* WORK REQUIRED
For this exercise, reproduce the entries below exactly, but only from the line containing "This form is" through the line containing "Is used to address", both included.

* EXTRACTED RECORDS
==================================================
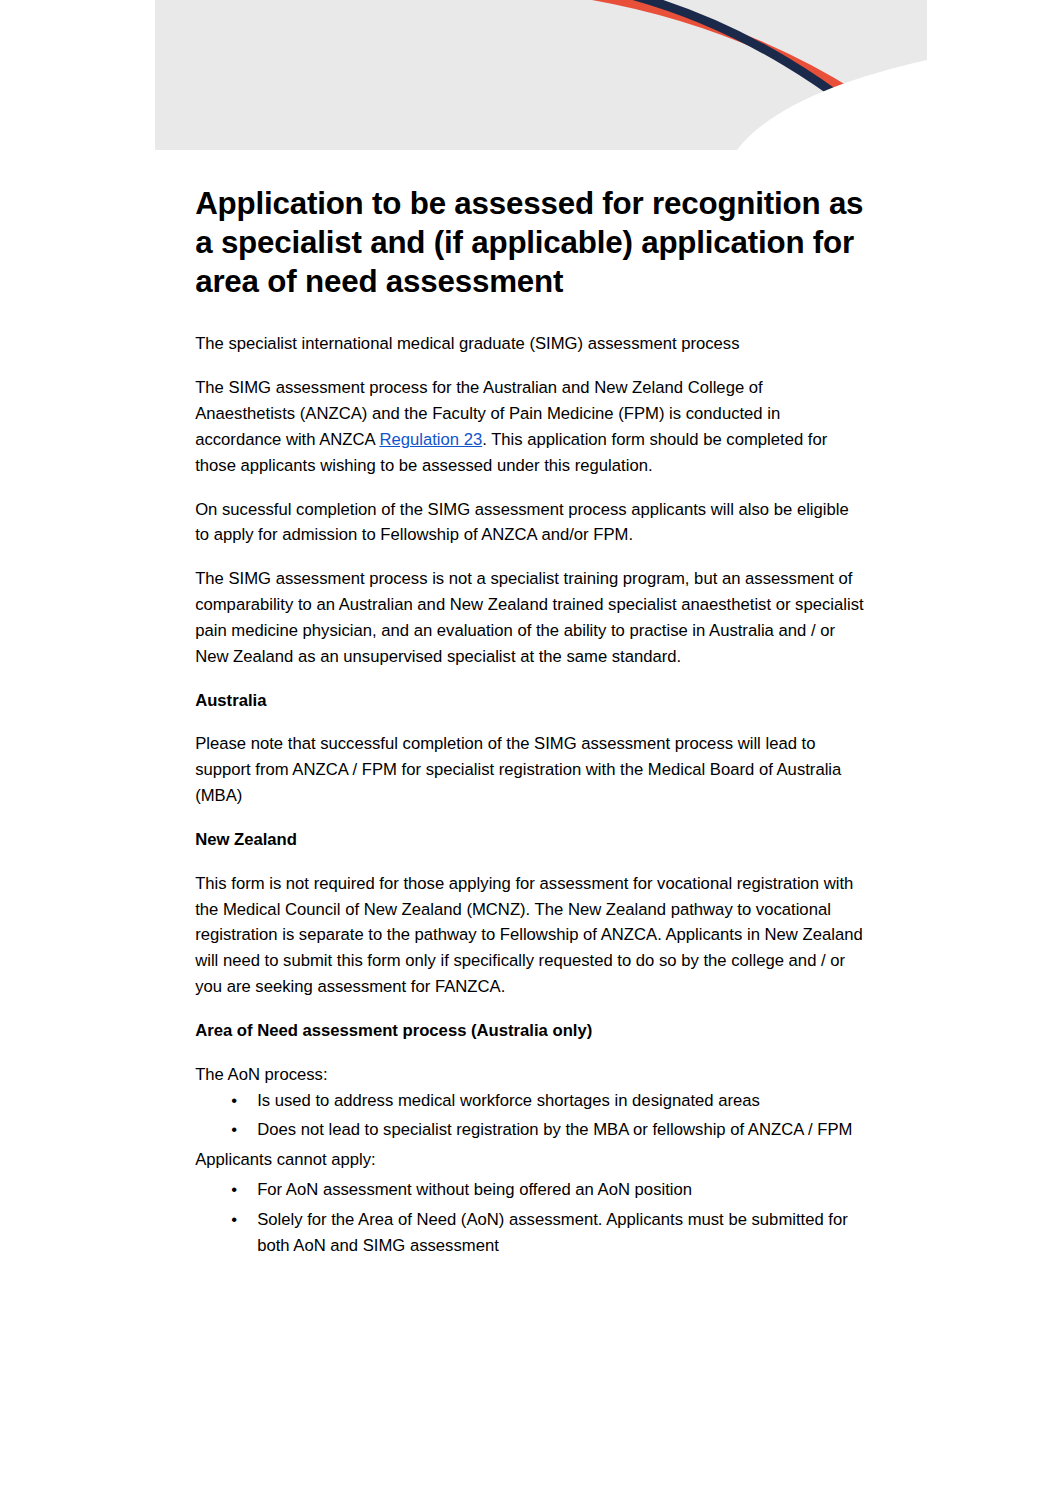Application to be assessed for recognition as a specialist and (if applicable) application for area of need assessment
The specialist international medical graduate (SIMG) assessment process
The SIMG assessment process for the Australian and New Zeland College of Anaesthetists (ANZCA) and the Faculty of Pain Medicine (FPM) is conducted in accordance with ANZCA Regulation 23. This application form should be completed for those applicants wishing to be assessed under this regulation.
On sucessful completion of the SIMG assessment process applicants will also be eligible to apply for admission to Fellowship of ANZCA and/or FPM.
The SIMG assessment process is not a specialist training program, but an assessment of comparability to an Australian and New Zealand trained specialist anaesthetist or specialist pain medicine physician, and an evaluation of the ability to practise in Australia and / or New Zealand as an unsupervised specialist at the same standard.
Australia
Please note that successful completion of the SIMG assessment process will lead to support from ANZCA / FPM for specialist registration with the Medical Board of Australia (MBA)
New Zealand
This form is not required for those applying for assessment for vocational registration with the Medical Council of New Zealand (MCNZ). The New Zealand pathway to vocational registration is separate to the pathway to Fellowship of ANZCA. Applicants in New Zealand will need to submit this form only if specifically requested to do so by the college and / or you are seeking assessment for FANZCA.
Area of Need assessment process (Australia only)
The AoN process:
Is used to address medical workforce shortages in designated areas
Does not lead to specialist registration by the MBA or fellowship of ANZCA / FPM
Applicants cannot apply:
For AoN assessment without being offered an AoN position
Solely for the Area of Need (AoN) assessment. Applicants must be submitted for both AoN and SIMG assessment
==================================================
* FINISHED EXERCISE
This form is not required for those applying for assessment for vocational registration with the Medical Council of New Zealand (MCNZ). The New Zealand pathway to vocational registration is separate to the pathway to Fellowship of ANZCA. Applicants in New Zealand will need to submit this form only if specifically requested to do so by the college and / or you are seeking assessment for FANZCA.
Area of Need assessment process (Australia only)
The AoN process:
Is used to address medical workforce shortages in designated areas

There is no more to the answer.